··· Text passage ···

During Game 4 of that same series, Kipnis hit a seventh-inning home run off of Travis Wood in a game that sent the Tribe to a 3-1 series lead. He was a part of one Game 7’s more exciting moments earlier in the evening when he got on base on a ball hit just in front of the plate, getting to second base on a wayward through from Cubs catcher David Ross, and scoring from that very spot on a wild pitch moments later.
Those moments—the hustle, the determination, that toddler-like willingness to get dirty—were what had defined Jason Kipnis to that point, so it was only fitting that he would not only be put a place for them to occur but execute on them when needed the most.
But here was Chapman burrowing his left hand into his glove, staring home, yearning to make up for what had led to the game’s tied score. Only he unfurled an 85-mile-per-hour slider that came at Kipnis belt-high, inside half of the plate—unequivocally, the perfect pitch for someone of Kipnis’ ilk to crush deep into the night. The long-time Indian threw his bat at the ball, driving it to deep right field. The Progressive Field crowd went from tense to jubilant as the ball sailed east—to deflated as it dropped just to the right of the foul line, secured by one of the countless fans in a Cubs jersey.
Four pitches later, Kipnis went down swinging. The Cubs took the lead in extra innings, and the Indians would not be able to muster the magic one more time.
Me: I thought Jason Kipnis’ foul ball in the bottom of the 9th in game 7 of the World Series was going to be a home run.
— Evan (@elewis93) March 26, 2019
Sports have a weird way of providing fans with arbitrary benchmarks. We treat All-Star games in baseball and basketball as mid-way points when they are decidedly not in the middle of the season. We treat every offseason as a reset button despite age and mileage lurking in the shadows. We view quarterback changes as if the entire 53-man roster is revamped.
With Jason Kipnis, however, it’s tough to deny that that game—that Game—feels like the last time we saw the Jason Kipnis who was taken in the second round 10 years ago. Kipnis represented the Tribe in the All-Star game in both 2013 and 2015. During the ’15 campaign, he boasted an OPS+ of 120. In 2016, during the Indians’ run to the World Series, Kipnis was a mainstay as it pertained to production and availability, playing in career-high 156 games, putting up an OPS+ of 109, worth just a hair under five wins.
Since the 2016 season, however, Kipnis has played in just 237 combined regular season games, battling a variety of injuries. He’s produced OPS+ totals of 81 and 89, respectively, and has seen his placement among the top of the team’s lineup slide down to the bottom while his place in the field has been under constant experiment and debate.

··· Stored data ···

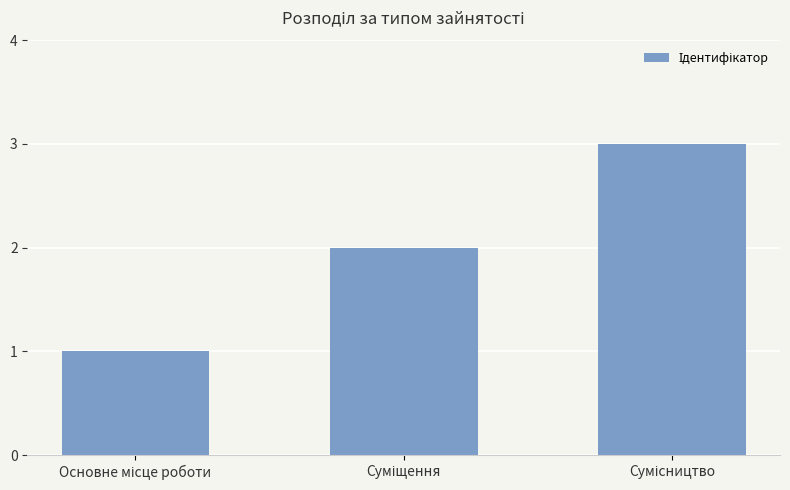

What is the maximum value shown in the chart?

3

···

- _Tasks to complete_
A) Answer these from the Jason Kipnis text:
(i) Which pitcher gave up Kipnis's seventh-inning home run in Game 4?
(ii) What speed and type of pitch did Chapman throw to Kipnis?
(iii) In how many games did Kipnis play in 2016?
B) From the Jason Kipnis text, extract the stretch from "Four pitches later, Kipnis" through "a home run." without changing a word.

- _Answers for each item_
A)
(i) Travis Wood
(ii) An 85-mile-per-hour slider
(iii) 156 games

B)
Four pitches later, Kipnis went down swinging. The Cubs took the lead in extra innings, and the Indians would not be able to muster the magic one more time.
Me: I thought Jason Kipnis’ foul ball in the bottom of the 9th in game 7 of the World Series was going to be a home run.